Switch: How to Change Things When Change Is Hard - Dan Heath, Chip Heath

So this is the first of the books I had to read for my training this summer. I have to say that "Switch" was my favorite just because it really gets down into why change is hard for people and organizations. And it shows how small changes can build into such big successes. I am at an organization right now going through some upheaval since our boss was let go after our employee feedback survey and overall morale dropped over three years. Of course looking back now and after completing my training I can point out where things went wrong. Ignoring feedback from employees, refusing to adjust to others and listen, having "process" improvements every couple of months and not sticking with one approach, etc. It's no wonder I was full of stress and would wake up grinding my teeth. 

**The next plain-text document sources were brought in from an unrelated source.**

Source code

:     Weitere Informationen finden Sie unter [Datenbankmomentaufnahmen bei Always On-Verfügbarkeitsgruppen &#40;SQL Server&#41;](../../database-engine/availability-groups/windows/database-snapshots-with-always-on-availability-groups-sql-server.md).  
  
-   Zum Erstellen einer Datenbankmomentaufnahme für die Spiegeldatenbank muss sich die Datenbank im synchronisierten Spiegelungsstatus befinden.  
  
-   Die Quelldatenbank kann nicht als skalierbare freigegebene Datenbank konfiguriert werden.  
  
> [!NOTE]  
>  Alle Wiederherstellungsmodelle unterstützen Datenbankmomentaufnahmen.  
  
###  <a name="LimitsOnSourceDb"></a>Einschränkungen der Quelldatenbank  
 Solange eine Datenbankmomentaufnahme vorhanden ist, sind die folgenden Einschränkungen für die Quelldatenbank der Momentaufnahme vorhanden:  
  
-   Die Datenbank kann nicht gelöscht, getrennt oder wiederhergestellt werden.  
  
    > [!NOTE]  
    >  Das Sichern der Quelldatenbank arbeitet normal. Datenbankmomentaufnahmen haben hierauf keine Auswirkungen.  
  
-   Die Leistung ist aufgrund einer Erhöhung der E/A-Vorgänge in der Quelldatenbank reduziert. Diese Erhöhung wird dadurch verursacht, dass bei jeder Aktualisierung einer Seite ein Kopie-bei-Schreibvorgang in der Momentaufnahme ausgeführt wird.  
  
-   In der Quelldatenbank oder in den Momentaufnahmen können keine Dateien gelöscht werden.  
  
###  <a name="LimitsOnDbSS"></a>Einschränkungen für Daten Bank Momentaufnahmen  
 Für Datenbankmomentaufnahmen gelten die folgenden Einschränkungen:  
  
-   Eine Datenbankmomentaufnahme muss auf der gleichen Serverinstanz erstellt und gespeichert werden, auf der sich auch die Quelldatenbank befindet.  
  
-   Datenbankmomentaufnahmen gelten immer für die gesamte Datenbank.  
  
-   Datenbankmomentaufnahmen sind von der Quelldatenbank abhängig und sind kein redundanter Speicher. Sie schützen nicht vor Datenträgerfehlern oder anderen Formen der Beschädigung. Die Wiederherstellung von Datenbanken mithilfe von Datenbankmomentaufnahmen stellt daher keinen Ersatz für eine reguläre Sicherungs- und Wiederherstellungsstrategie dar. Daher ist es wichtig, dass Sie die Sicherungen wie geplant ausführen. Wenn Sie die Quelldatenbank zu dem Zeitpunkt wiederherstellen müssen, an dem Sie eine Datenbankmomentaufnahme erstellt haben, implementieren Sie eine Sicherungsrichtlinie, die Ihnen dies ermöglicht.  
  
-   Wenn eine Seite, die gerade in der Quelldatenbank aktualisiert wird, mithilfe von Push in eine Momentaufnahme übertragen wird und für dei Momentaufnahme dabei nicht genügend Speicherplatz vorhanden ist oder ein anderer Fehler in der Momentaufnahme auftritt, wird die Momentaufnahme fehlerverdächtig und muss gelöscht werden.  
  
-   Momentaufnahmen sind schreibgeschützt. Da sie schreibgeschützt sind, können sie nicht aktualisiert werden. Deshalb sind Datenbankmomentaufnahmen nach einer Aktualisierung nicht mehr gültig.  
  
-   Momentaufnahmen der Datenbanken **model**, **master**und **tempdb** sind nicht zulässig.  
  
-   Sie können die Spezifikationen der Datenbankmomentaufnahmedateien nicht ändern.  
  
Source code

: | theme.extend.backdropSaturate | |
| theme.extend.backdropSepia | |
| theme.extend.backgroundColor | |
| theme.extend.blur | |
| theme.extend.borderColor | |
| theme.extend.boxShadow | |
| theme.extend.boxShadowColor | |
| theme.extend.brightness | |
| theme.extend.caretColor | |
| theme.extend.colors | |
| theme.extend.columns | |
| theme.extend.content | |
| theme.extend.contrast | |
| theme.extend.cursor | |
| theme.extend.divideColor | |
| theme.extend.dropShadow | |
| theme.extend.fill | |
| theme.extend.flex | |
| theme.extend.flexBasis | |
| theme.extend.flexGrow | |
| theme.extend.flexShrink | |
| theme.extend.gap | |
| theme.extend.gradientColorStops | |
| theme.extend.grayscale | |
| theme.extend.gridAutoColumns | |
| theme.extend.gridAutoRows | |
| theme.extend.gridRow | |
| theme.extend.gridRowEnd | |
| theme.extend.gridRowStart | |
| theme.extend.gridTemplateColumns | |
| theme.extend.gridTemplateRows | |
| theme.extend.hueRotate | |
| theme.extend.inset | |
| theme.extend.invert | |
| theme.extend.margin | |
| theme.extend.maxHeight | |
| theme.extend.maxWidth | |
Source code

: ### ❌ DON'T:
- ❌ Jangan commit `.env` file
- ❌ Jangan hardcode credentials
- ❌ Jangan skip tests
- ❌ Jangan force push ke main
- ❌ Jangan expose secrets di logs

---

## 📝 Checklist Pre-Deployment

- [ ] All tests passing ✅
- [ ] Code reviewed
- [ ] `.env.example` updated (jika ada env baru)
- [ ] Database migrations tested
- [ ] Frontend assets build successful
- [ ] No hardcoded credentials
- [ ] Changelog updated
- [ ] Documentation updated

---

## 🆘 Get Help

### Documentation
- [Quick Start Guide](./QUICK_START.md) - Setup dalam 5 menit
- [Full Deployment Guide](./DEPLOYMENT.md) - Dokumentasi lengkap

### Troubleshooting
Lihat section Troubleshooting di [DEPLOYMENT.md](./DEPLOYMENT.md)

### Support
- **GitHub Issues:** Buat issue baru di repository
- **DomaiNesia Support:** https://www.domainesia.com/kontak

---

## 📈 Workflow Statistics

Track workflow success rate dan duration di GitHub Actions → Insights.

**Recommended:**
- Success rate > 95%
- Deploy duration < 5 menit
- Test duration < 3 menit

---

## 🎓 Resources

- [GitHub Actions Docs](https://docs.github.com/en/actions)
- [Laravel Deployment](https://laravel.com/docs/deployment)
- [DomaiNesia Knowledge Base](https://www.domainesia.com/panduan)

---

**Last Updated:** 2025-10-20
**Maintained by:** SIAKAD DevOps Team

The book really focuses on what is called the elephant, the rider, and the path. And that the elephant for many of us are dealing with emotions. The rider is supposed to be the rational part of yourself. And the path is where you want the elephant to go. Well you would think that it would be pretty easy to steer an elephant right? Nope. It's really hard. In fact it takes a lot to control the elephant so that you can get to the path you want to go.

The Heath's do a great job of putting in a ton of case study work in this book that I found fascinating. My favorite was of the man given a finite amount of time to improve nutrition and pretty much solve hunger in I believe it was Thailand. And then him realizing after studying mothers in some villages how they were able to make sure that their children were fed and not suffering from malnutrition. He had those mothers show the other mothers and from there all of this knowledge was passed on. It seems like such a small thing, but it wasn't.


I have dealt with some employees this past year that I want them to get on the path and I know it's my job to keep control of my elephant so that I don't show frustration or impatience and have to clearly show them why the path in the end will be worth it. It definitely helped me rethink some things and how I interact with others.